Café Mathematics I

Lvov (also spelt as Lviv and lwow) is not the sort of city that is on everyone’s lips. Once part of Poland until 1939 when it became part of Ukraine, it was a major center of mathematics between 1920 and 1940. Important advances were made in those years by a constellation of mathematicians that included Stefan Banach (see the next post), Hugo Steinhaus, Waclaw Sterpinski, Mark Kac, and Stanislaw Ulam. Adding to Lvov’s storied history is the fact that much of the breakthroughs took place in a whimsical café that became known as the Scottish Café.

The Scottish Café in the city of Lviv (formerly Lvov), Ukraine

Stephan Banach was a regular at the Scottish Café.
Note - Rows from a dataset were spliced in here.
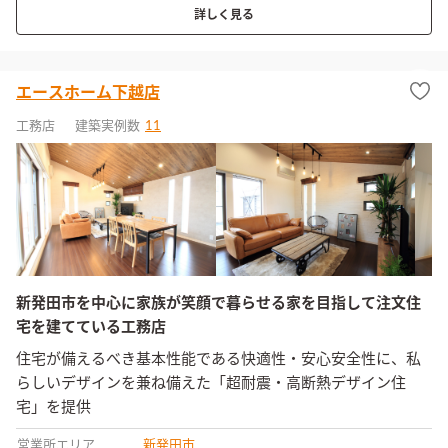
詳しく見る
エースホーム下越店
工務店
建築実例数
11
新発田市を中心に家族が笑顔で暮らせる家を目指して注文住
宅を建てている工務店
住宅が備えるべき基本性能である快適性・安心安全性に、私
らしいデザインを兼ね備えた「超耐震・高断熱デザイン住
宅」を提供
営業所エリア
新発田市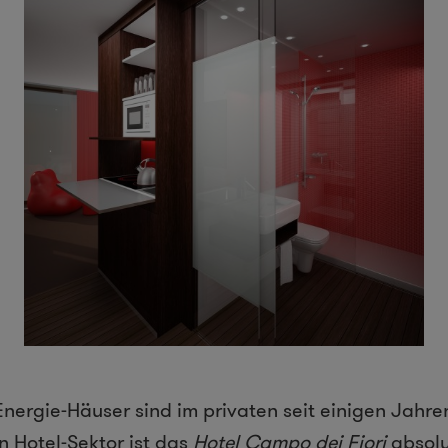
nergie-Häuser sind im privaten seit einigen Jahren
n Hotel-Sektor ist das
Hotel Campo dei Fiori
absolu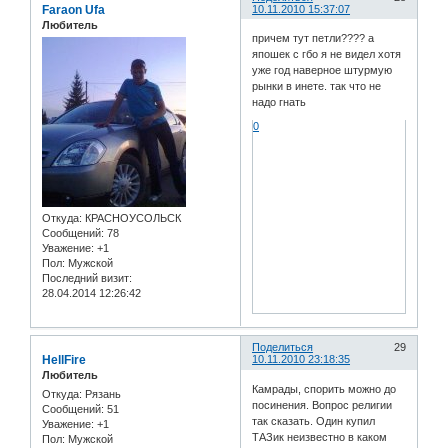
Faraon Ufa
10.11.2010 15:37:07
Любитель
причем тут петли???? а
япошек с гбо я не видел хотя
уже год наверное штурмую
рынки в инете. так что не
надо гнать
0
Откуда:
КРАСНОУСОЛЬСК
Сообщений:
78
Уважение:
+1
Пол:
Мужской
Последний визит:
28.04.2014 12:26:42
Поделиться
29
HellFire
10.11.2010 23:18:35
Любитель
Камрады, спорить можно до
Откуда:
Рязань
посинения. Вопрос религии
Сообщений:
51
так сказать. Один купил
Уважение:
+1
ТАЗик неизвестно в каком
Пол:
Мужской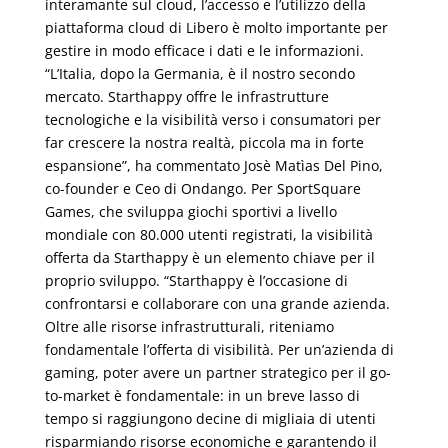
interamante sul cloud, l’accesso e l’utilizzo della
piattaforma cloud di Libero è molto importante per
gestire in modo efficace i dati e le informazioni.
“L’Italia, dopo la Germania, è il nostro secondo
mercato. Starthappy offre le infrastrutture
tecnologiche e la visibilità verso i consumatori per
far crescere la nostra realtà, piccola ma in forte
espansione”, ha commentato Josè Matìas Del Pino,
co-founder e Ceo di Ondango. Per SportSquare
Games, che sviluppa giochi sportivi a livello
mondiale con 80.000 utenti registrati, la visibilità
offerta da Starthappy è un elemento chiave per il
proprio sviluppo. “Starthappy è l’occasione di
confrontarsi e collaborare con una grande azienda.
Oltre alle risorse infrastrutturali, riteniamo
fondamentale l’offerta di visibilità. Per un’azienda di
gaming, poter avere un partner strategico per il go-
to-market è fondamentale: in un breve lasso di
tempo si raggiungono decine di migliaia di utenti
risparmiando risorse economiche e garantendo il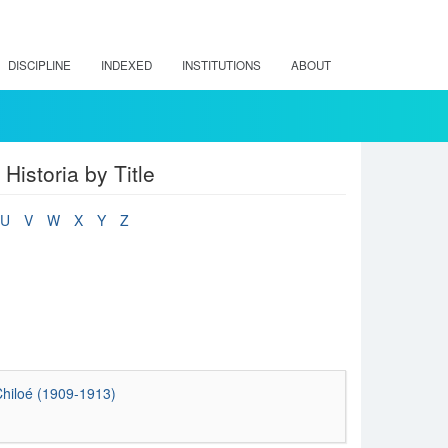
DISCIPLINE
INDEXED
INSTITUTIONS
ABOUT
Historia by Title
U
V
W
X
Y
Z
Chiloé (1909-1913)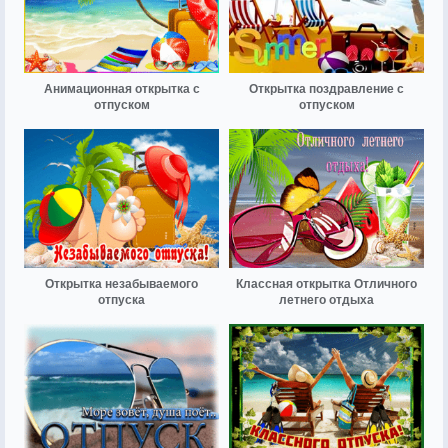
Анимационная открытка с
Открытка поздравление с
отпуском
отпуском
Открытка незабываемого
Классная открытка Отличного
отпуска
летнего отдыха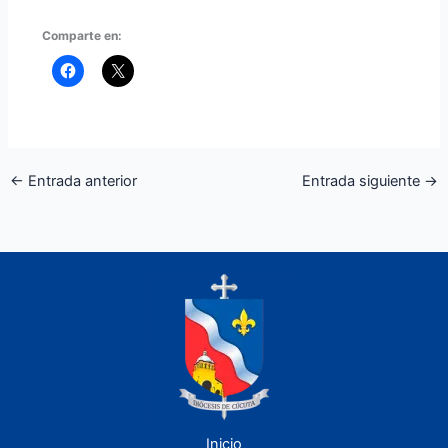
Comparte en:
←
Entrada anterior
Entrada siguiente
→
Inicio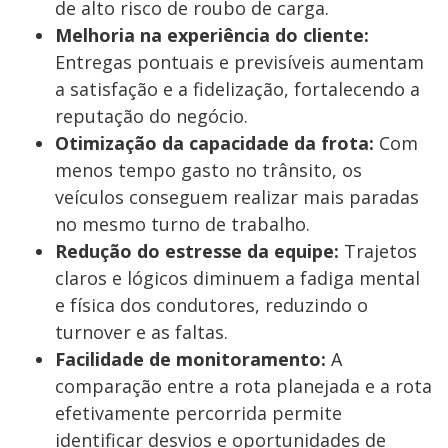
de alto risco de roubo de carga.
Melhoria na experiência do cliente:
Entregas pontuais e previsíveis aumentam
a satisfação e a fidelização, fortalecendo a
reputação do negócio.
Otimização da capacidade da frota:
Com
menos tempo gasto no trânsito, os
veículos conseguem realizar mais paradas
no mesmo turno de trabalho.
Redução do estresse da equipe:
Trajetos
claros e lógicos diminuem a fadiga mental
e física dos condutores, reduzindo o
turnover e as faltas.
Facilidade de monitoramento:
A
comparação entre a rota planejada e a rota
efetivamente percorrida permite
identificar desvios e oportunidades de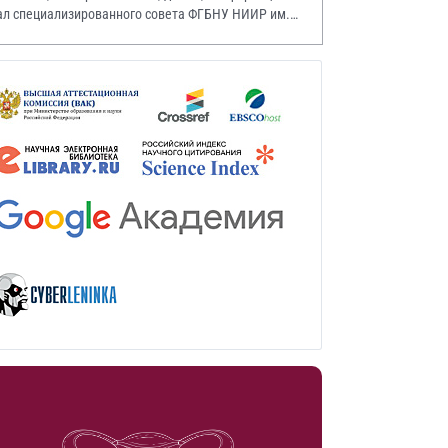
ал специализированного совета ФГБНУ НИИР им.
.А. Насоновой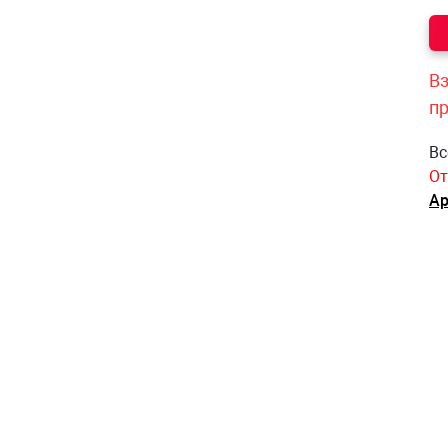
Вз
п
Вс
От
Ар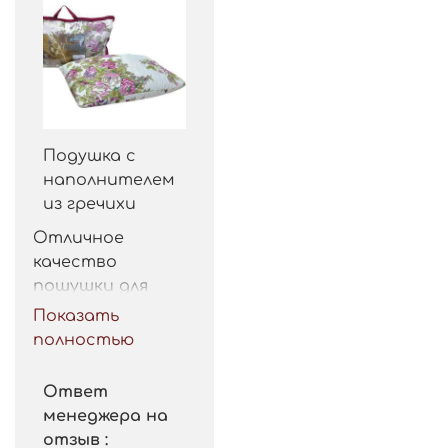
Подушка с
наполнителем
из гречихи
Отличное 
качество 
пошушки для 
такой цены. 
Показать
Рекомендую.
полностью
Ответ
менеджера на
отзыв :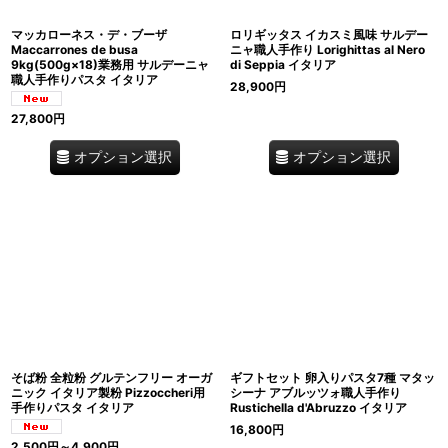
マッカローネス・デ・ブーザ
ロリギッタス イカスミ風味 サルデー
Maccarrones de busa
ニャ職人手作り Lorighittas al Nero
9kg(500g×18)業務用 サルデーニャ
di Seppia イタリア
職人手作りパスタ イタリア
28,900
円
27,800
円
オプション選択
オプション選択
そば粉 全粒粉 グルテンフリー オーガ
ギフトセット 卵入りパスタ7種 マタッ
ニック イタリア製粉 Pizzoccheri用
シーナ アブルッツォ職人手作り
手作りパスタ イタリア
Rustichella d'Abruzzo イタリア
16,800
円
2,500
円
～4,900
円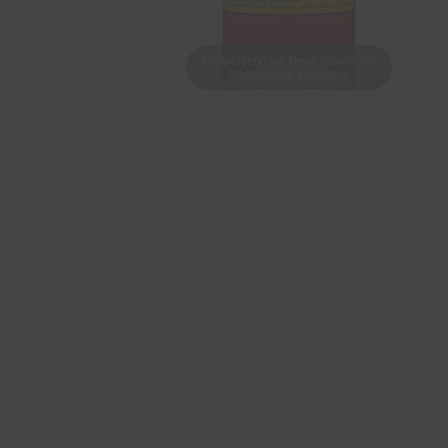
Hinweistext zur Produktseite für
Mobilgeräte erweitern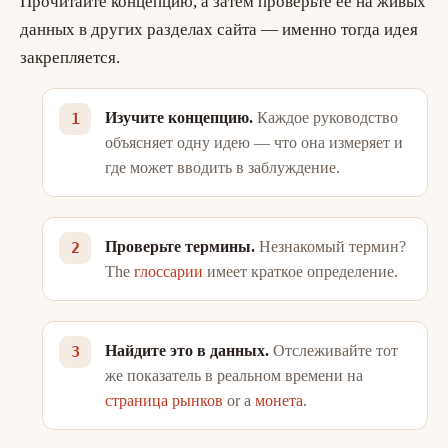
Прочитайте концепцию, а затем проверьте её на живых
данных в других разделах сайта — именно тогда идея
закрепляется.
Изучите концепцию.
Каждое руководство
объясняет одну идею — что она измеряет и
где может вводить в заблуждение.
Проверьте термины.
Незнакомый термин?
The
глоссарии
имеет краткое определение.
Найдите это в данных.
Отслеживайте тот
же показатель в реальном времени на
страница рынков
or a
монета
.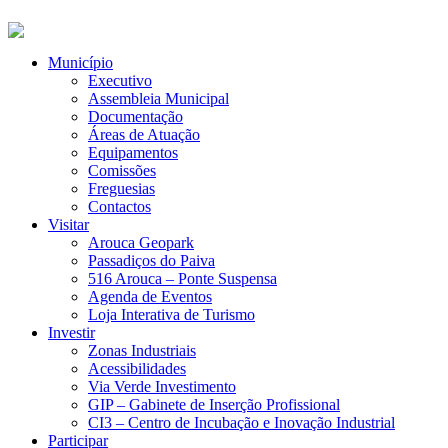
Município
Executivo
Assembleia Municipal
Documentação
Áreas de Atuação
Equipamentos
Comissões
Freguesias
Contactos
Visitar
Arouca Geopark
Passadiços do Paiva
516 Arouca – Ponte Suspensa
Agenda de Eventos
Loja Interativa de Turismo
Investir
Zonas Industriais
Acessibilidades
Via Verde Investimento
GIP – Gabinete de Inserção Profissional
CI3 – Centro de Incubação e Inovação Industrial
Participar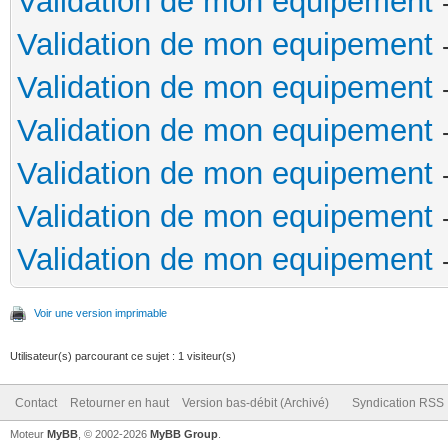
Validation de mon equipement
Validation de mon equipement
Validation de mon equipement
Validation de mon equipement
Validation de mon equipement
Validation de mon equipement
Validation de mon equipement
Voir une version imprimable
Utilisateur(s) parcourant ce sujet : 1 visiteur(s)
Contact
Retourner en haut
Version bas-débit (Archivé)
Syndication RSS
Moteur
MyBB
, © 2002-2026
MyBB Group
.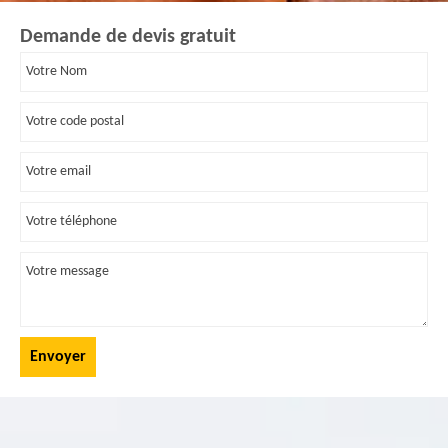
Demande de devis gratuit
It was a boisterous place no doubt, but this was precisely what attracted Banach (he couldn’t concentrate if a place were too quiet). It was there in 1932 that Banach saw the publication of his monograph on normed linear spaces, a classic work that contained many fundamental results. It was also at the Scottish Café where he and the other mathematicians gather regularly to talk mathematics late into the night, scribbling (and erasing) their arguments on white marble tables tops.

In a clever move to save their work from obliteration, Banach’s wife bought a notebook for the group to record their problems and solutions. This Scottish Book, as it is now called, was kept in the café, available to any mathematician who visited. A total of 193 problems were recorded in the note book, including many unsolved ones.

The Scottish Café epitomized the passion and energy of Polish mathematicians working in the years between the two world wars. Unfortunately, World War II destroyed Polish culture, including the spirit of Polish mathematics that was so much a part of the Scottish Café. Today, the café building houses a hotel and a restaurant cum bar at the street address of 27 Taras Shevchenko Prospekt.

Part of the Scottish Notebook with notes by Stefan Banach and Stanislaw Ulam.